New Theory Links Fertility Disorder, Immune System
Endometriosis, the infertility-inducing disease characterized by cysts on the ovaries and often perceived as a bane of modern-day women, may really be an immune-system disorder.
That potentially far-reaching observation comes from a Chicago research team, the leader of which says there may be mounting evidence that not just endometriosis, but other infertility problems too may be triggered by what is called autoimmune disease. In this disorder, immune-system responses, which normally combat infection and other invasions of the body by outside organisms, mistakenly redirect themselves to battle the body’s own functions.
New Theory a Major Departure
The cause of endometriosis has never been precisely identified, but the new theory about autoimmune disease is a major departure from previous speculation, which has ranged from menstrual abnormalities to oral contraceptive use--and even stress.
Now, however, a team at Chicago’s Mt. Sinai Hospital, which reported its results in the journal Obstetrics and Gynecology, has found evidence of a possible autoimmune system origin in a study of 59 women.
If the theory is eventually proven, said Dr. Norbert Gleicher, head of the research team, treating endometriosis could be made far more effective by tailoring new drugs to combat the errant immune-system response--which remains unidentified. More important, though, Gleicher said in a telephone interview, there are strong indications that a wider range of infertility problems may also be related to autoimmune disease.
If that’s true, he said, the relationship of the autoimmune system to infertility may be of potentially major proportions.
“It could explain what has happened to a lot of patients with so-called unexplained infertility or unexplained miscarriages,” he said.
Ironically, Gleicher said, the drug danazol--currently the treatment of choice, other than surgery or pregnancy, which causes remission of endometriosis symptoms--may work not because it suppresses ovulation, as had previously been thought, but because it tampers with the autoimmune system.
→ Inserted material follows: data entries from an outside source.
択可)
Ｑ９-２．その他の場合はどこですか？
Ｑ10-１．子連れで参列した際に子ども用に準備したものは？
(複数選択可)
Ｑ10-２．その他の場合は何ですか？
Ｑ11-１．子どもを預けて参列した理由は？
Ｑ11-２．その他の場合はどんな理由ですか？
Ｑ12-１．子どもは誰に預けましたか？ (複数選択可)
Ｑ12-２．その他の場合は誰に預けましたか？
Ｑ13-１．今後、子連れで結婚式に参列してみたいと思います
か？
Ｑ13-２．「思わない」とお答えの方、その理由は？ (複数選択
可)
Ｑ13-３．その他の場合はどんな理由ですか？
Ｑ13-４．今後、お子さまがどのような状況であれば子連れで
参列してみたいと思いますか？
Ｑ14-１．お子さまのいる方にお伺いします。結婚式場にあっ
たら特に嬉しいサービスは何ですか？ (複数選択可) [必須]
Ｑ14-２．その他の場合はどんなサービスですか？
Separate studies, Gleicher said, are starting to indicate that danazol is an effective weapon against autoimmune irregularities.
And if that allied theory is confirmed, he said, it would be true “that we have treated the disease with the right drug, but for the wrong reasons.”
In another infertility development, two unrelated articles appearing--unbeknown to the authors--in the same journal three months apart have made serious a question that might seem preposterous: Are a significant number of women made infertile by intrauterine devices that they believed had been removed but which actually hadn’t?
On its face, it would seem unlikely indeed that a woman could specifically recall being told--or believe she had been told by her doctor--that her IUD had been taken out but that, for a variety of reasons, it hadn’t really been removed. But in March, a team of researchers in Haifa, Israel, reported three cases of women with precisely that experience.
And while one report of such a development might be dismissed as a fluke, a team in Vancouver, Canada, now reports another three cases that occurred under nearly identical circumstances. The two episodes were described in issues of the journal Fertility and Sterility. All of the women reported in the Canadian series, the principal author of the new report said, were intelligent, aware people who kept careful track of their birth-control situations.
All three, Dr. Timothy Rowe of Vancouver’s Grace Hospital said, reported that they had undergone surgical procedures in which their IUDs were taken out. One of the women had been treated at a large university medical center. But all three turned out to still have the IUDs in place, Rowe said.
Rowe declined to speculate on how widespread the problem may be, but he said the unexpected discoveries in Israel and Canada emphasize the importance of making sure a doctor is forced to clearly and specifically communicate exactly what has been done in surgery or treatment. Often, Rowe said, a physician may assume he or she has told a woman something that, in fact, has not been communicated.
As a consequence, a woman who previously used an IUD and is being seen for the first time by an infertility specialist should be examined for the presence of an IUD.
“A lot of things are understood and not stated,” he said. “There is a lesson in this for women with IUDs: To have what has been done in their treatment made perfectly clear.”